Extract Precisions with tabular

This notebook requires tabula-py and Java to be installed.

It uses tabular to extract the RV precision from the appendix table of the previous paper docs/Figueira_etal_2016.pdf.


In [ ]:
import sys

import pandas as pd
import tabula
from tabula import read_pdf

# Tabular needs java 6 or 7!
# This is a hack may not work everywhere.
# I included it because my system java is version 9.
# You will need to point to own location of java.
# https://stackoverflow.com/questions/31414041/how-to-prepend-a-path-to-sys-path-in-python

# May need to manually prepend java location
# using export to PATH before launching jupyter

sys.path = ["/opt/java/jre1.7.0_79/bin"] + sys.path

In [ ]:
# Specify paper
paper = "../Figueira_etal_2016.pdf"
pages = [15, 16, 17]

In [ ]:
# Read in the table from the pdf
df = read_pdf(paper, pages=pages, guess=True)

In [ ]:
# There is an extra line of headings which need removed.
# There is also a couple more futher in the data from 
# the top of each table as it spans 3 pages.
df.head()

In [ ]:
# Remove mistakenly added title rows
# Easily done beacuse they do not start with "M"
df = df[df.Simulation.str.startswith("M")]
df.head()

In [ ]:
# Format the column names
print(df.columns)
df.columns = df.columns.str.replace(" ", "_")
df.columns = df.columns.str.replace("σ", "")
df.columns = df.columns.str.replace("(", "")
df.columns = df.columns.str.replace(")", "")
df.columns = df.columns.str.replace(".", "")
df.columns

In [ ]:
# Turing RV precision values to floats
print("Before:\n", df.dtypes)

df["RV_Cond_1"] = df.RV_Cond_1.astype(float)
df["RV_Cond_2"] = df.RV_Cond_2.astype(float)
df["RV_Cond_3"] = df.RV_Cond_3.astype(float)

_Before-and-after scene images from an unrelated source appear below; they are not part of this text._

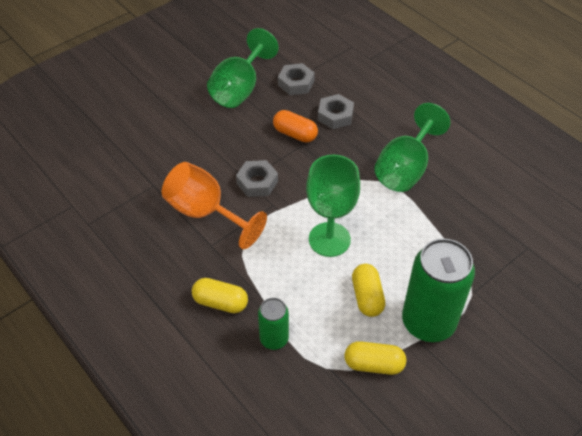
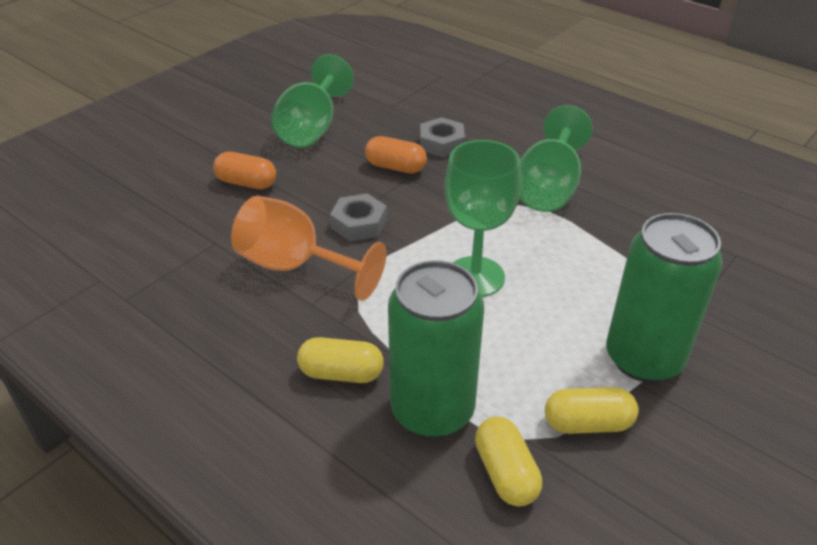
camera: 10 degrees left, 10 degrees down
(183, 135) = (247, 183): none -> orange capsule
(274, 339) = (432, 410): green can -> green can, size x1.92
(296, 83) = (382, 116): grey nut -> none
(367, 297) = (549, 338): yellow capsule -> yellow capsule (505, 473)

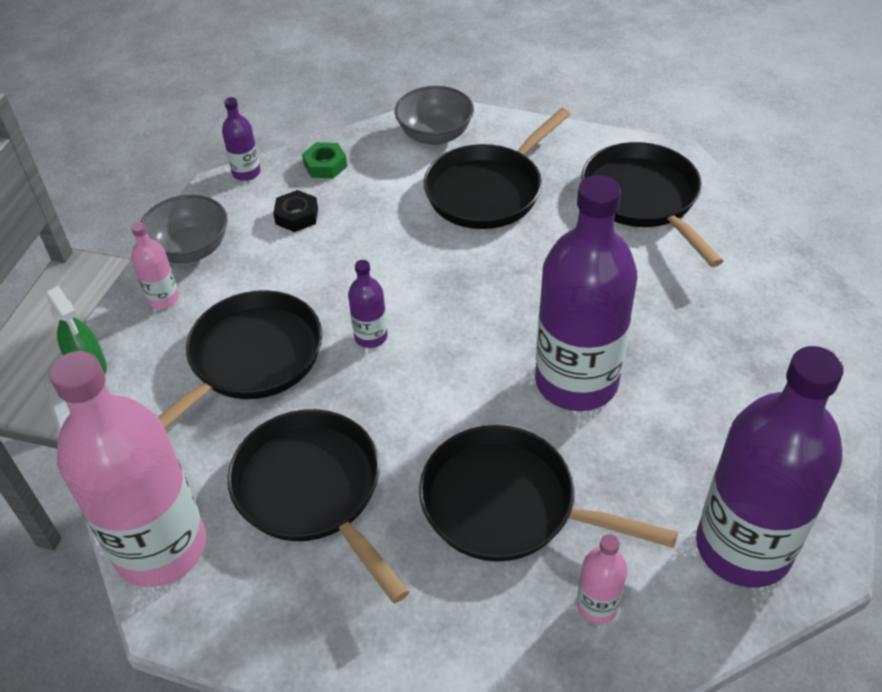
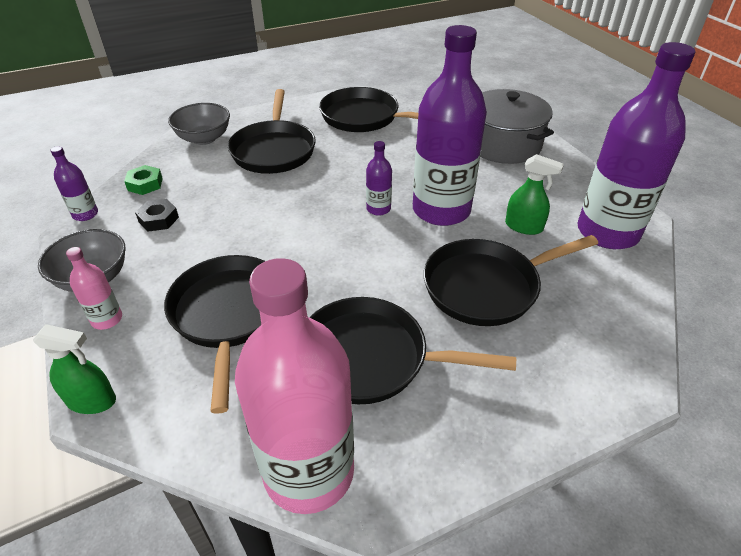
camera: 45 degrees left, 5 degrees down
(371, 337) = (297, 255): purple bottle -> purple bottle (378, 209)
(597, 605) = (589, 301): pink bottle -> none
(645, 467) = (524, 227): none -> green spray bottle
(776, 341) = (503, 144): none -> grey pot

print("\nAfter:\n", df.dtypes)

In [ ]:
# Add units to headers to save
hdr = df.columns
new_header = [
    hdr[0],
    hdr[1] + "[m/s]",
    hdr[2] + "[m/s]",
    hdr[3] + "[m/s]",
]  # Adjust header to save results
new_header

In [ ]:
# Save Results to file
f = "../../data/precision_figueira_2016.dat"

df.to_csv(f, mode="w", sep="\t", float_format="%6.2f", header=new_header, index=False)

In [ ]:
# Check read in
newdf = pd.read_csv(f, sep="\t")

newdf.head()

This has successfully imported the precision value from the Figueira et al. (2016) appendix.